Recorded data:
--- START ---

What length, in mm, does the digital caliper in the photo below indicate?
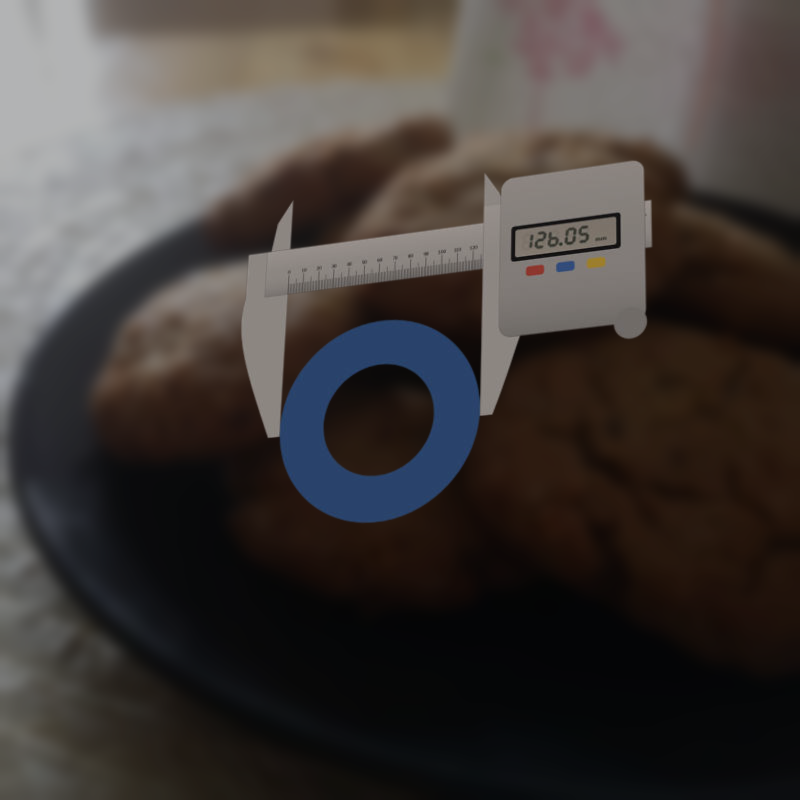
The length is 126.05 mm
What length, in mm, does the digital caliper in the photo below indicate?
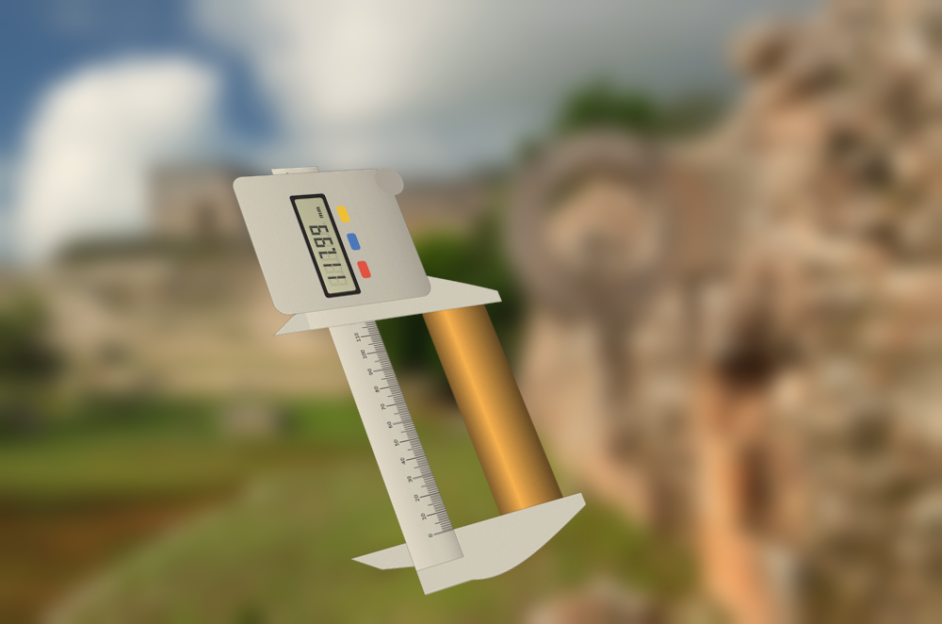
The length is 117.99 mm
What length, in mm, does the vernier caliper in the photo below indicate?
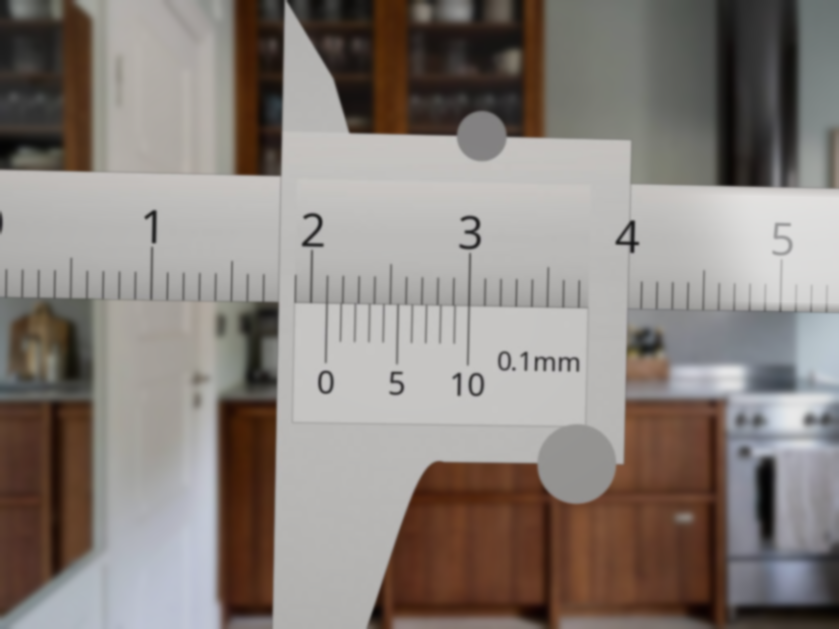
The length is 21.0 mm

--- END ---

Directive: Rewrite these lines with "length" changed to "measurement" throughout, leaving everything else the same. Omit the pictures.

Response to this exercise:
What measurement, in mm, does the digital caliper in the photo below indicate?
The measurement is 126.05 mm
What measurement, in mm, does the digital caliper in the photo below indicate?
The measurement is 117.99 mm
What measurement, in mm, does the vernier caliper in the photo below indicate?
The measurement is 21.0 mm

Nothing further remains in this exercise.